There are values which are associated with the concept of health responsibility (Gradinger et al., 2015). In self-determination, people choose for themselves how to live their lives and the way to make correct choices in life. Therefore, self-determination is associated with responsibility and might be regarded as a well-grounded principle for the distribution of health funds. Another value is solidarity or reciprocity where all community members owe each other some things meaning that when people make decisions in life, they take into contemplation how those choices impact others.

 Moreover, the value of reward or requital mostly incorporates deliberations over if individuals deserve the condition they end up in or not (Gradinger et al., 2015). It can reinforce a system in which imprudent individuals pay more compared to others. Finally, fairness value implies that resource distribution is fair only if it follows how individuals have made their decisions concerning other people. Hence this concept should be utilized to recommend for personal responsibility in healthcare (Gradinger et al., 2015). 

The victim should never be blamed, but instead, people must recognize the central responsibility of healthy behaviours in preserving a healthy weight by using two perspectives. Firstly, the medical model concentrates on therapy whereby people are approached in a way to ascertain the personal behaviours which made them overweight (Arhire, 2015). Therefore, most interventions entail providing information along with motivating people to change their behaviour. Second, the public health model concentrates more on aversion and perceives the roots of obesity in an obesogenic environment that makes people be involved in bad health conducts. Hence, most arbitration targeted at changing the environment via social strategies (Arhire, 2015).
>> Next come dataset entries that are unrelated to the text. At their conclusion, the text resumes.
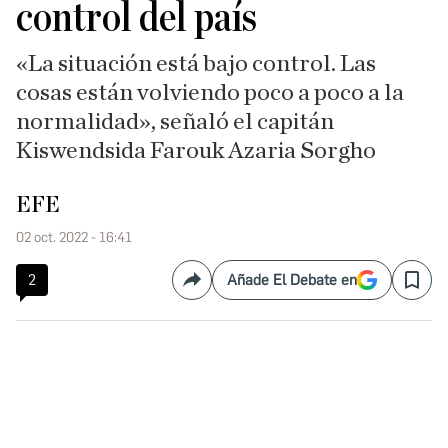
control del país
«La situación está bajo control. Las
cosas están volviendo poco a poco a la
normalidad», señaló el capitán
Kiswendsida Farouk Azaria Sorgho
EFE
02 oct. 2022 - 16:41
2
Añade El Debate en
Compartir
Save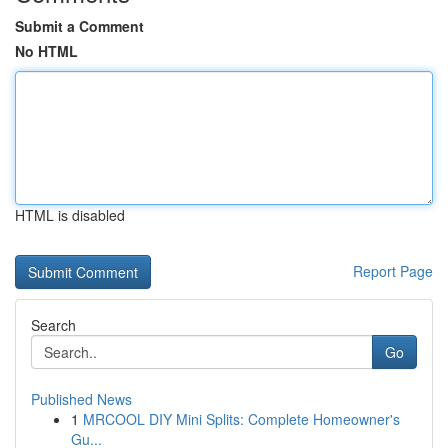
Submit a Comment
No HTML
HTML is disabled
Report Page
Search
Go
Published News
1
MRCOOL DIY Mini Splits: Complete Homeowner's
Gu...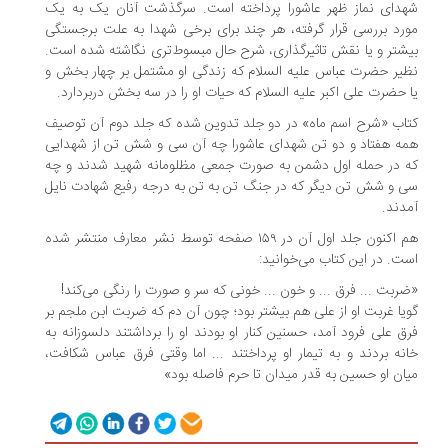
شهدای نماز ظهر عاشورا پرداخته است. سرگذشت آنان یک به یک
مورد بررسی قرار گرفته، هر چند برای برخی شهدا به علت برجستگی
بیشتر و یا نقش تاثیرگذاری، شرح حال مبسوط‌تری نگاشته شده است.
نظیر حضرت عباس علیه السلام که زندگی او مشتمل بر چهار بخش و
یا حضرت علی اکبر علیه السلام که حیات او را در سه بخش دربردارد.
کتاب «شرح اسم ماه» در دو جلد تدوین شده که جلد دوم آن توصیف
همه هفتاد و دو تن شهدای عاشورا چه آن سی و شش تن از شهدایی
که در حمله اول دشمن به صورت جمعی مظلومانه شهید شدند و چه
سی و شش تن دیگر که در جنگ تن به تن به درجه رفیع شهادت نایل
آمدند.
هم اکنون جلد اول آن در ۱۵۹ صفحه توسط نشر معارف منتشر شده
است. در این کتاب می‌خوانید:
«ضربت ... فرق ... و خون ... خونی که سر و صورت را رنگی می‌کند!
گویا غربت او از علی هم بیشتر بود؛ چون آن دم که ضربت ابن ملجم بر
فرق علی فرود آمد، حسنین کنار او بودند او را برداشتند دلسوزانه به
خانه بردند و به تیمار او پرداختند ... اما وقتی فرق عباس شکافت،
میان او حسین به قدر میدان تا حرم فاصله بود»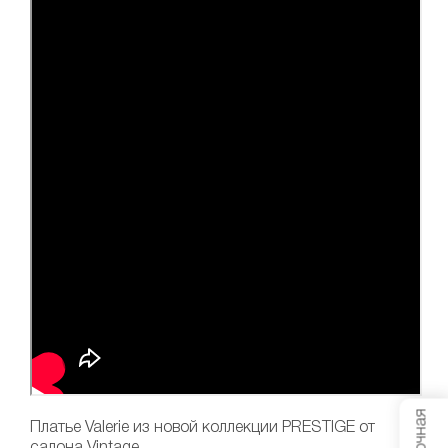
Платье Valerie
из новой коллекции PRESTIGE от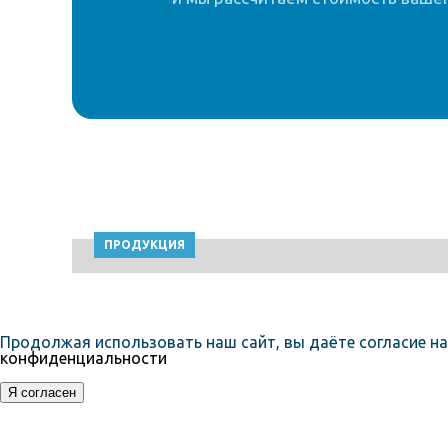
ПРОДУКЦИЯ
Продолжая использовать наш сайт, вы даёте согласие на
конфиденциальности
Я согласен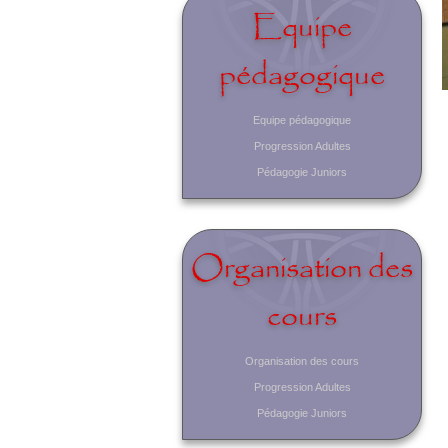
Equipe
pédagogique
Equipe pédagogique
Progression Adultes
Pédagogie Juniors
Organisation des
cours
Organisation des cours
Progression Adultes
Pédagogie Juniors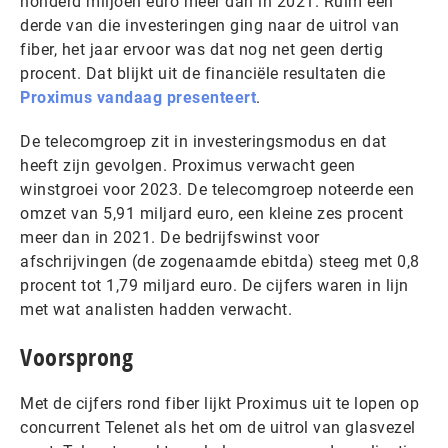
honderd miljoen euro meer dan in 2021. Ruim een
derde van die investeringen ging naar de uitrol van
fiber, het jaar ervoor was dat nog net geen dertig
procent. Dat blijkt uit de financiële resultaten die
Proximus vandaag presenteert
.
De telecomgroep zit in investeringsmodus en dat
heeft zijn gevolgen. Proximus verwacht geen
winstgroei voor 2023. De telecomgroep noteerde een
omzet van 5,91 miljard euro, een kleine zes procent
meer dan in 2021. De bedrijfswinst voor
afschrijvingen (de zogenaamde ebitda) steeg met 0,8
procent tot 1,79 miljard euro. De cijfers waren in lijn
met wat analisten hadden verwacht.
Voorsprong
Met de cijfers rond fiber lijkt Proximus uit te lopen op
concurrent Telenet als het om de uitrol van glasvezel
The perspective of social justice enhances the combination of the two models, and the concept of behaviour justice is initiated to deliver the idea that people are accountable for involving themselves or not in good conducts. Notwithstanding, those people should be held answerable if only they have sufficient resources to do so (Arhire, 2015). The outlook offers control as well as responsibility both to the persons via their behaviour and to the society which should provide an environment capable of promoting health.  

Personal responsibility reflects a worthwhile credit to be solemnly scrutinized in administrative and regulating suggestions as well as resolutions concerning the improvement of school food and the introduction of nutrition facts labels (Arhire, 2015). Moreover, the modification of industrial marketing policies and in promoting slightly controversial measures like introducing taxes and subsidies would motivate healthier diets and habits. Under these circumstances, individuals are likely to develop more responsible behaviours and be that as it may, such actions are anticipated to bridge the gap amidst personal and social/government responsibility (Arhire, 2015).


Obesity is influenced by individual lifestyle choices like unhealthy diets as well as physical inactivity. In like manner, determinants of obesity such as financial stress, age, medical problems and certain medications along with socio-economic status influence obesity and are related to physical inactivity and unhealthy diets. For instance, a person with financial stress will prefer to eat anything considering that money is a problem. If someone has a health issue, it would be tough to engage in physical exercises and if certain medications are taken without being compensated by healthy eating or exercise might lead to overweight. As obesity has become an essential public health problem, it is vital to understand that the obesity issue is a responsibility to both individuals and society. Therefore, it is crucial to understand both personal and social responsibility in creating and solving the problem so that fair and efficient measures can be taken.